Hans Kammerlander: “Montagna, amica, nemica e vita mia”



A chi scrive, addentrarsi nelle profondità dell’Alto Adige ha sempre dato la sensazione che ti può dare un bagno caldo dopo una lunga passeggiata in montagna, d’inverno, sotto una pioggerellina gelata e persistente. Siamo a pochi chilometri dai luoghi in cui trascorriamo le nostre giornate, ma il salto geografico è molto più ampio di quel che sembra. È come se da Bressanone in poi il tempo e lo spazio cambino proporzioni e si allunghino percettibilmente. Per questo quando giungiamo a Campo Tures restiamo un attimo interdetti nel leggere il cartello segnaletico della piazzetta principale: “Piazza Hans Kammerlander”. Caspita. Non crediamo capiti a molti giornalisti di andare ad intervistare qualcuno in una piazza che porta il suo stesso nome…
Tuttavia questo flash toponomastico ci aiuta a cogliere essenzialmente due cose: intanto la levatura del personaggio; in seconda istanza la considerazione che da queste parti ha tutto ciò (uomini, imprese, attrezzature, cime, vette e cocuzzoli vari) che ha a che fare con lei: Nostra Signora la Montagna.

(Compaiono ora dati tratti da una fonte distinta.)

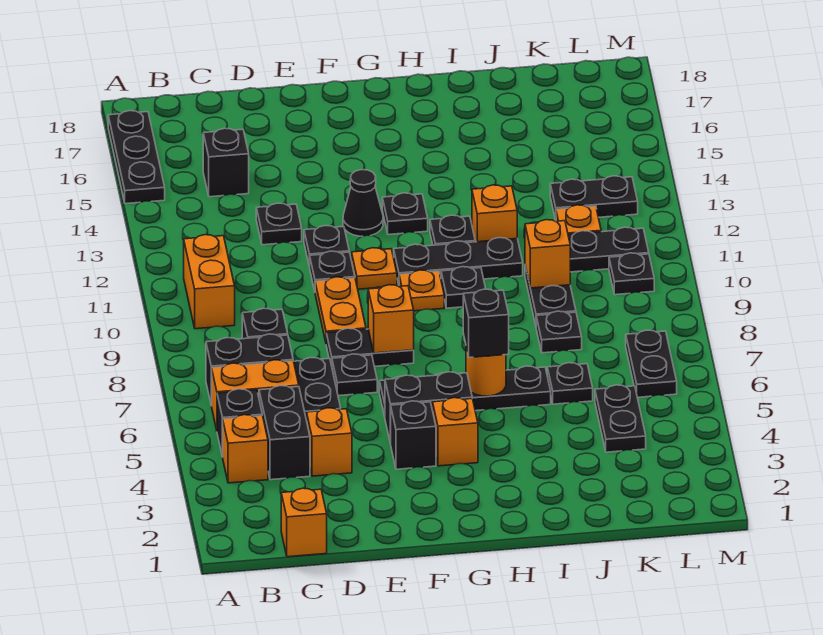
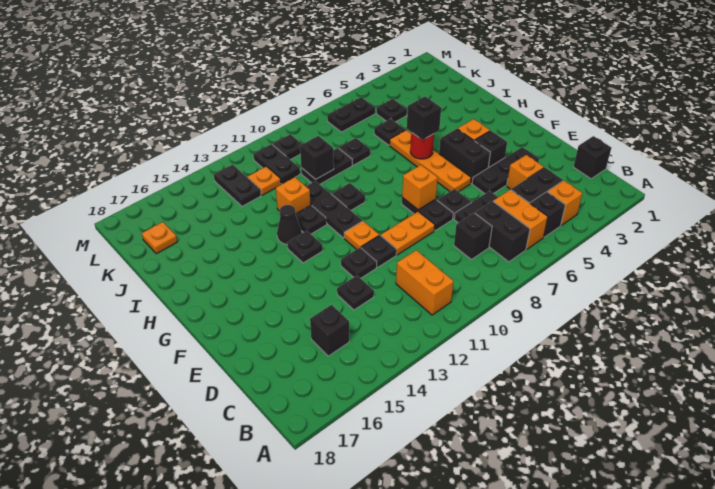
black 1x3 plate [108,111,165,204] -> black 1x3 plate moved to [472,147,539,194]
orange 1x2 brick [184,235,235,329] -> orange 1x2 brick turned to [396,250,454,315]
orange 1x1 brick [281,488,327,557] -> black 1x1 brick [574,136,611,179]
black 1x4 plate [379,366,551,416] -> orange 1x4 plate [390,130,471,192]
black 1x1 cone [343,170,383,236] -> black 1x1 cone moved to [277,205,302,244]
orange 1x1 plate [399,270,444,311] -> orange 1x1 plate moved to [142,222,177,254]
orange 1x1 round brick [466,347,506,396] -> red 1x1 round brick [410,132,434,159]
orange 1x1 brick [525,220,570,288] -> black 1x1 brick [300,136,334,179]
black 1x2 plate [595,385,646,452] -> black 1x1 plate [377,99,407,122]

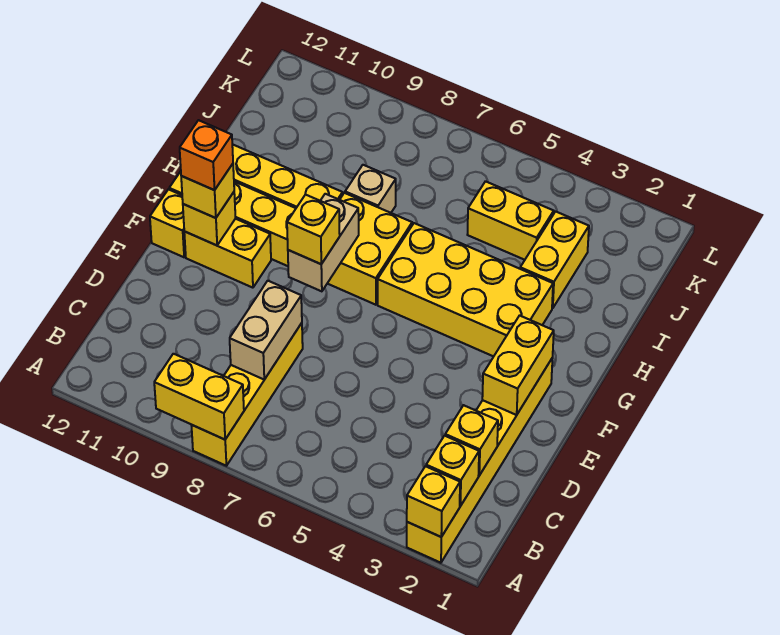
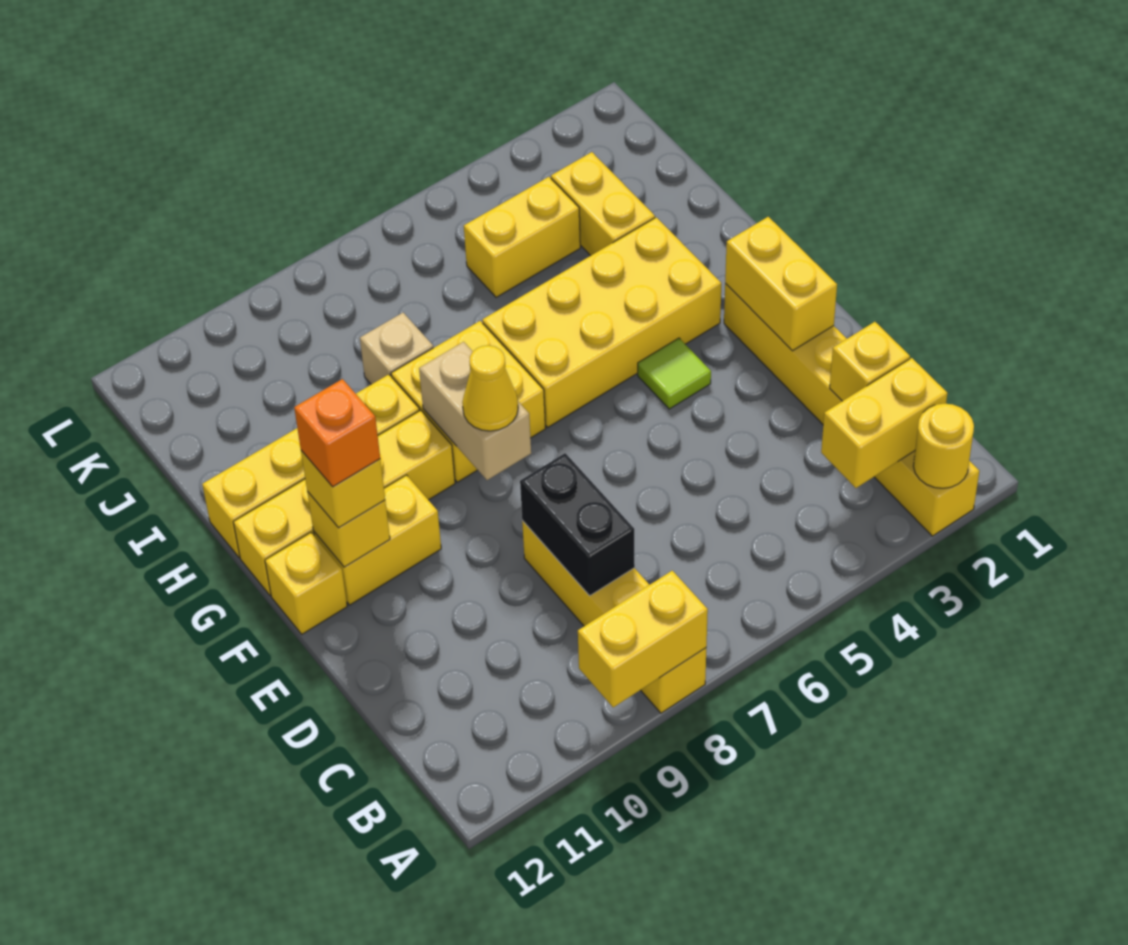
yellow 1x1 brick [407,466,460,537] -> yellow 1x1 round brick [913,404,974,488]
yellow 1x1 brick [426,436,479,506] -> yellow 1x2 brick [821,358,947,488]
tan 1x2 brick [230,281,302,379] -> black 1x2 brick [520,453,635,596]
none -> lime 1x1 tile [638,338,711,409]
yellow 1x1 brick [287,194,340,264] -> yellow 1x1 cone [462,345,518,431]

Hans ci riceve nel suo – come potremmo definirlo? – studio? Atelier? Negozio? Sancta sanctorum? Mah, e chi lo sa... Fatto sta che siamo nella mansarda della palazzina che ospita l’Ufficio Turistico. Addossati alle pareti ci sono i cimeli delle imprese, i ricordi delle cordate, e poi magliette e gadget del Mondo Kammerlander. È senza paura di sbagliare che potremmo definire questa mansarda una sorta di diorama vivente del grande scalatore altoatesino. Che prima di cominciare a rispondere alle nostre domande si accende la prima di molte sigarette, smussando il tipico distacco altoatesino con una nota di confidenza e nonchalance bogartiana.
“L’alpinismo non è preciso come una gara di sci” esordisce il nostro padrone di casa, come anteponendo una sorta di protasi alla nostra intervista. “L’alpinismo è veloce… Io sono sicuro che almeno metà delle imprese dichiarate non sono così vere… Soprattutto se parliamo di arrampicata”.